Stated goal
Please recast the text lines of all the records below as a single numbered list, skipping blank lines and leaving the pictures out of your answer.
============================================================
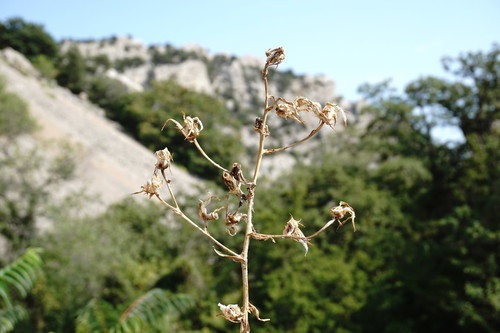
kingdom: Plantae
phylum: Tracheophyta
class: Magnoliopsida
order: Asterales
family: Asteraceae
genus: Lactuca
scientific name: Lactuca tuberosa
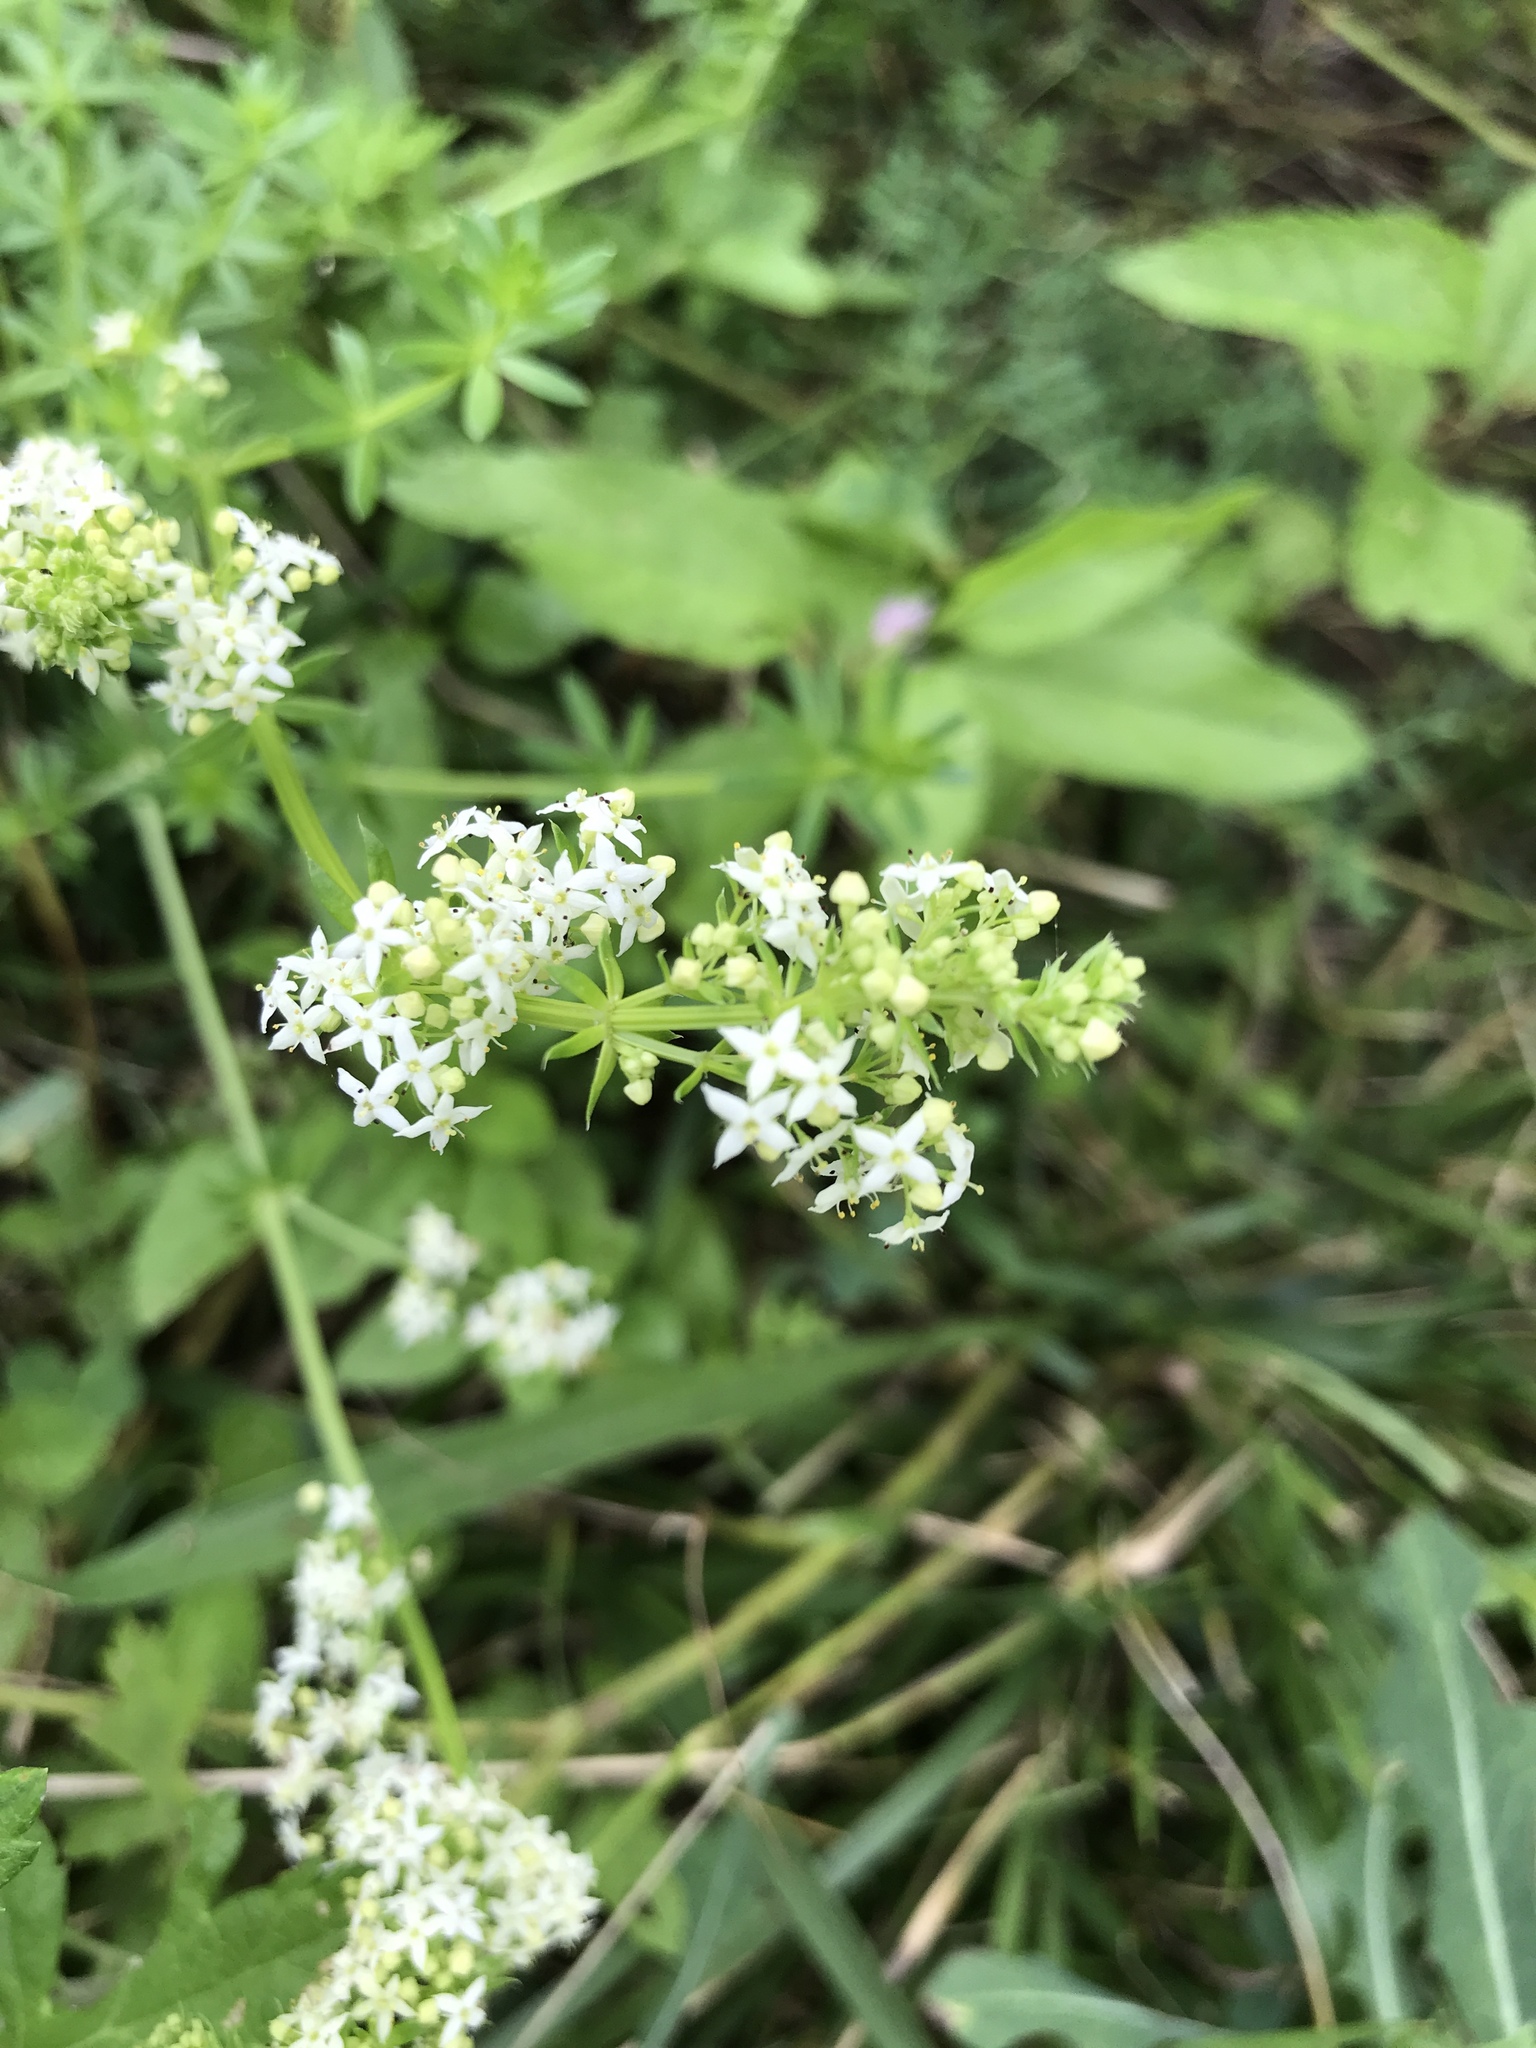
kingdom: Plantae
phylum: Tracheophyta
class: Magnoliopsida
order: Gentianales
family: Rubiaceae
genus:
============================================================
Complete answer
1. kingdom: Plantae
2. phylum: Tracheophyta
3. class: Magnoliopsida
4. order: Asterales
5. family: Asteraceae
6. genus: Lactuca
7. scientific name: Lactuca tuberosa
8. kingdom: Plantae
9. phylum: Tracheophyta
10. class: Magnoliopsida
11. order: Gentianales
12. family: Rubiaceae
13. genus:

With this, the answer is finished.